Award winner 2000: Peter Andrekson

Telenor's Nordic Research Award 2000 has been given to the Swedish professor Peter Andrekson for groundbreaking work and original results within optical technology. The award money of NOK 250,000 was handed over on 22 June in Sandefjord. The award winner works at Chalmers University of Technology in Gothenburg.

The Jury's grounds for selection:
The subject for this year's Nordic Research Award from Telenor was "Enabling technologies for advanced ICT systems and services". The candidates represented a wide spectre within this area, from Internet technology and software to radio systems and solid-state microelectronics, and several of them showed impressive qualifications relating to the criteria for awarding this prize. This year the Jury would have liked to award more than one prize but still managed to unanimously agree on a winner.

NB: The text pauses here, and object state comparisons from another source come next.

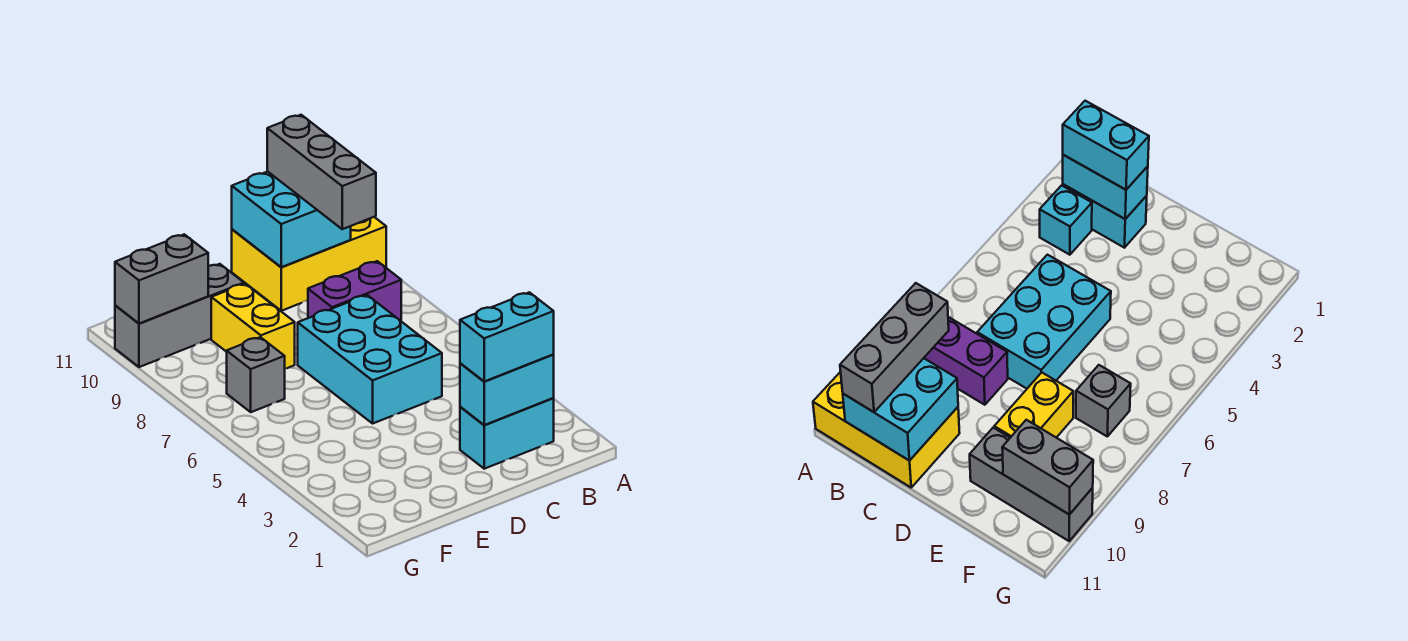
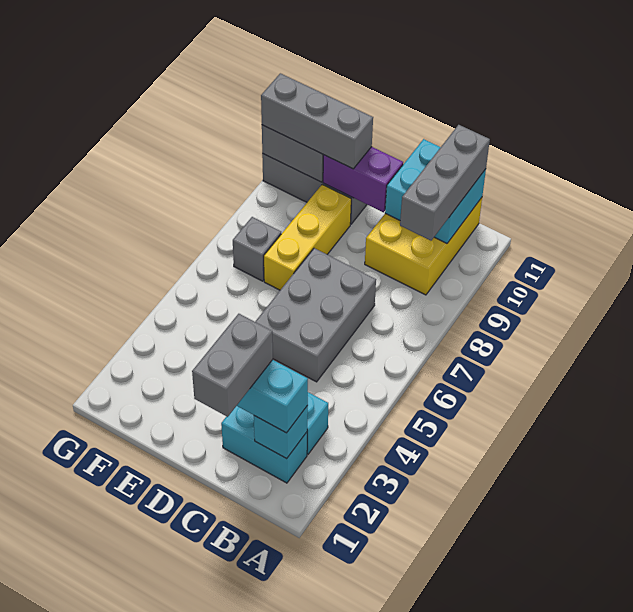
yellow brick A10:C11 level 1 -> yellow brick B9:C11 level 1
cyan brick B2:C2 level 2 -> cyan brick B2 level 2
purple brick B8:C8 level 1 -> purple brick D10:E10 level 2
none -> grey brick C1:C2 level 4
cyan brick C5:D7 level 1 -> grey brick C5:D7 level 1
yellow brick E8:E9 level 1 -> yellow brick E7:E9 level 1
none -> grey brick E10:G10 level 3

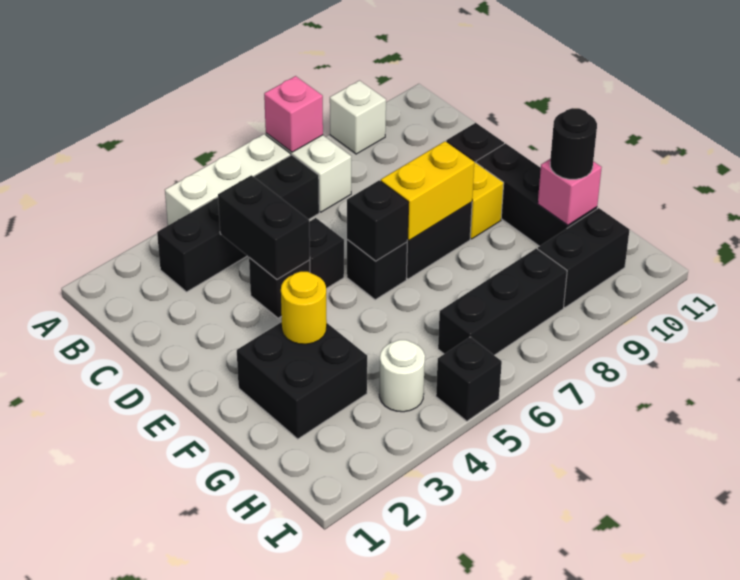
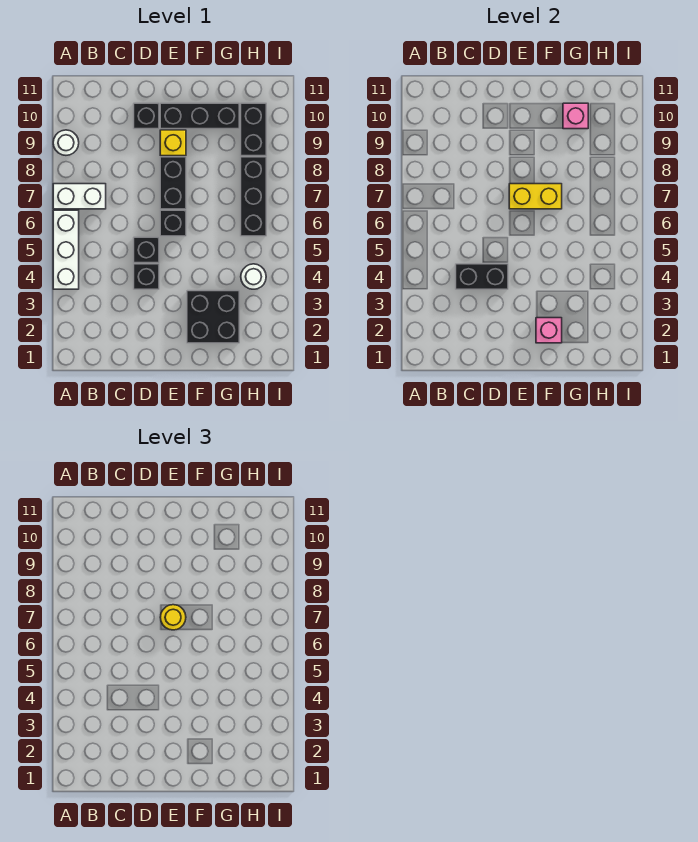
pink brick A7 level 2 -> pink brick F2 level 2
white brick A9 level 1 -> white round brick A9 level 1
black brick B3:B6 level 1 -> none
black brick E6 level 2 -> none
yellow brick E7:E8 level 2 -> yellow brick E7:F7 level 2
yellow round brick F3 level 2 -> yellow round brick E7 level 3
black round brick G10 level 3 -> none
black brick I5 level 1 -> none

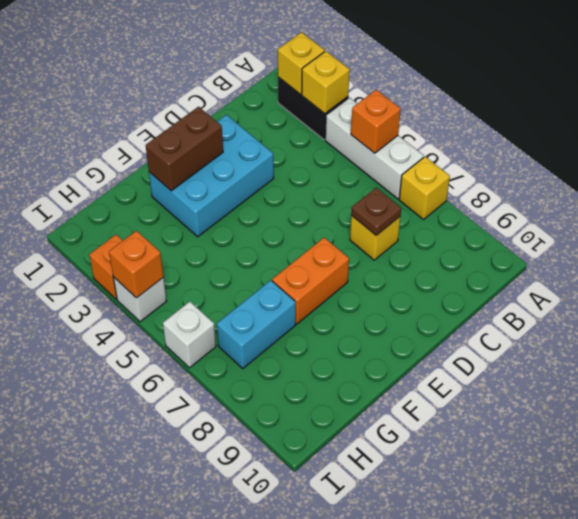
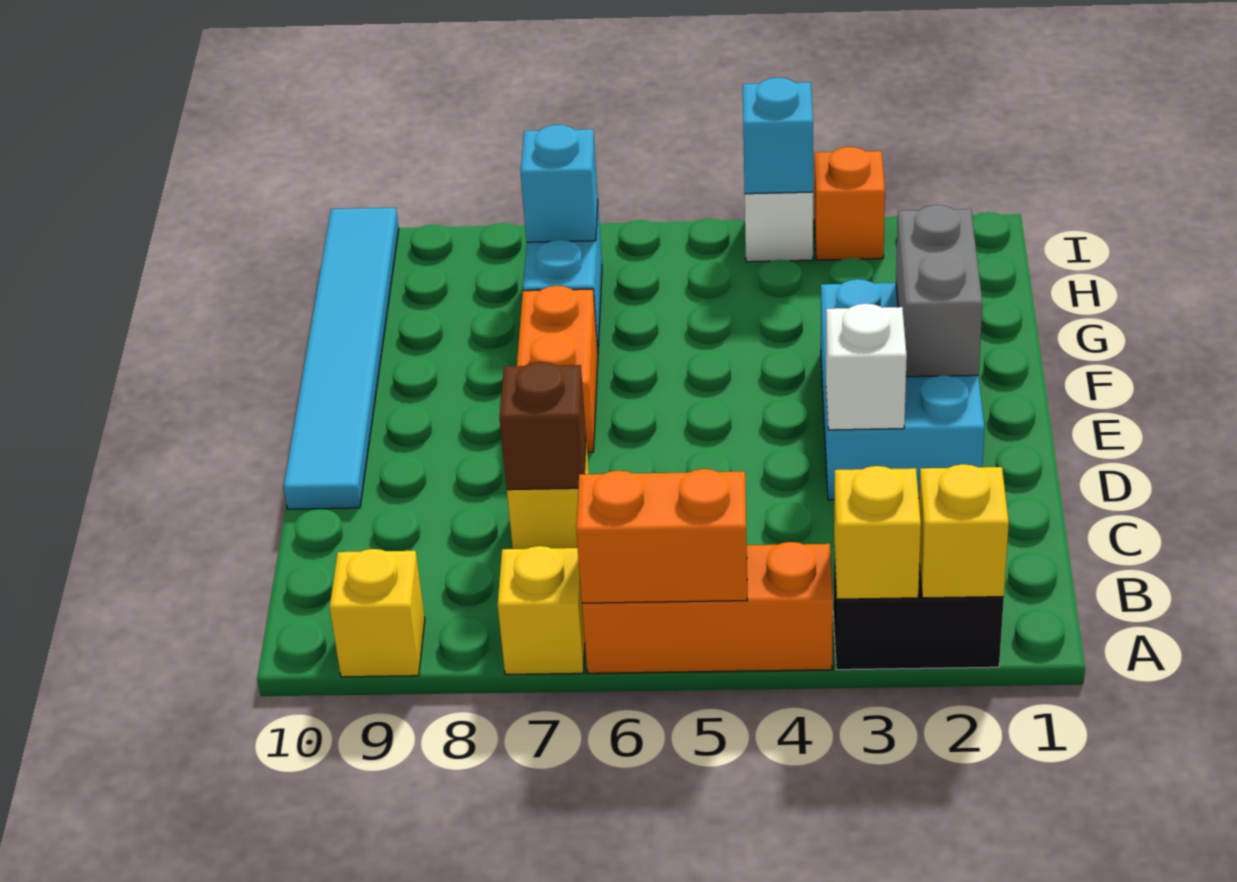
white brick A4:A6 level 1 -> orange brick A4:A6 level 1
orange brick A5 level 2 -> orange brick A5:A6 level 2
none -> yellow brick A9 level 1
brown plate C7 level 2 -> brown brick C7 level 2
none -> cyan tile D10:I10 level 1
brown brick E2:F2 level 2 -> grey brick E2:F2 level 2
none -> cyan brick H7 level 2
orange brick I4 level 2 -> cyan brick I4 level 2
white brick I6 level 1 -> white brick D3 level 2

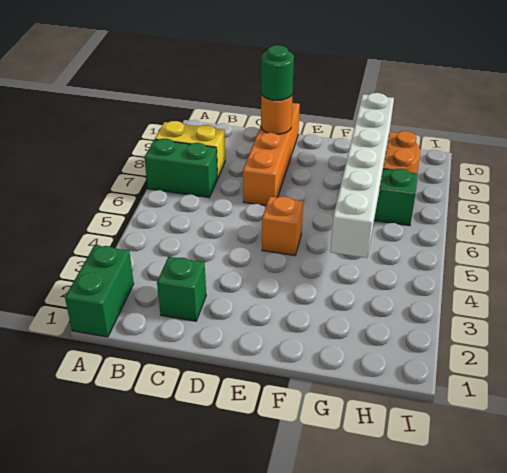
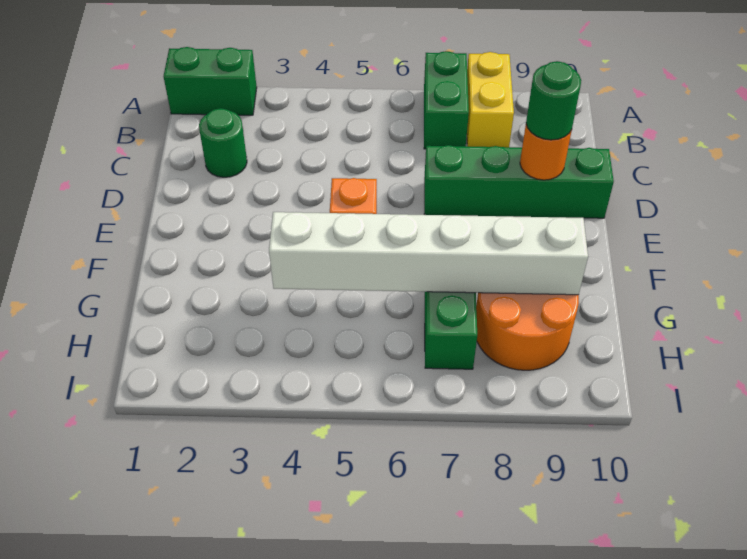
green brick C2 level 1 -> green round brick C2 level 1
orange brick D7:D10 level 1 -> green brick D7:D10 level 1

In the course of an incredibly short time Peter Andrekson has managed to carry out groundbreaking work in several areas of a rapidly growing field, which may be decisive for establishing the necessary capacity in the communications networks. In the last few years we have seen a growth in the Internet and a demand for capacity increasingly driven by people taking to the World Wide Web services. There is also a trend towards convergence of content in traditional broadcasting services and data- and telecom services. This will inevitably lead to a need to transfer video and large data files to a degree not previously known. It is the opinion of the Jury that this will influence greatly on both our business and private lives in a few years.

This year's winner has been awarded the prize for his efforts within optical technology. There is great potential for transmitting information along optical fibres. 100 Tbit/s is a figure that has been given for the theoretical capacity limit, or in laymen's terms - a capacity similar to the transmission of some 20 million TV channels.

As of today only 1 - 3 % of the theoretical transmission potential on optical fibres has been utilised, but this development has accelerated tremendously over the past few years. Furthermore we are seeing the beginning of increasingly more information flows on fibre being switched and routed in all-optical components, with the consequences that entails for capacity and economy in complete networks.

Peter Andrekson is aged 40, and during a relatively short career he has worked within several areas of the optical field. He has supplied groundbreaking work especially within wavelength multiplexing, all-optical switching and data manipulation and high-speed optical transmission. Some of his original results have been characterisation of laser diodes, the first experimental study of wavelength multiplexing combined with soliton transmission, spanning distances of up to 10,000 kilometres, all-optical demultiplexing of high-speed optical signals down to levels that can be handled electronically (from 64 Gbit/s to 4 Gbit/s), and lately a record entailing the transfer of 80 Gbit/s over 172 kilometres on an installed commercial fibre, and on one wavelength, which was then demultiplexed to 10 Gbit/s all-optical.

Professor Peter Andrekson has produced an impressive list of publications and enjoys a high regard in the international professional environment of his field. He is currently heading a group which is very active in contributing to new results within optical technology.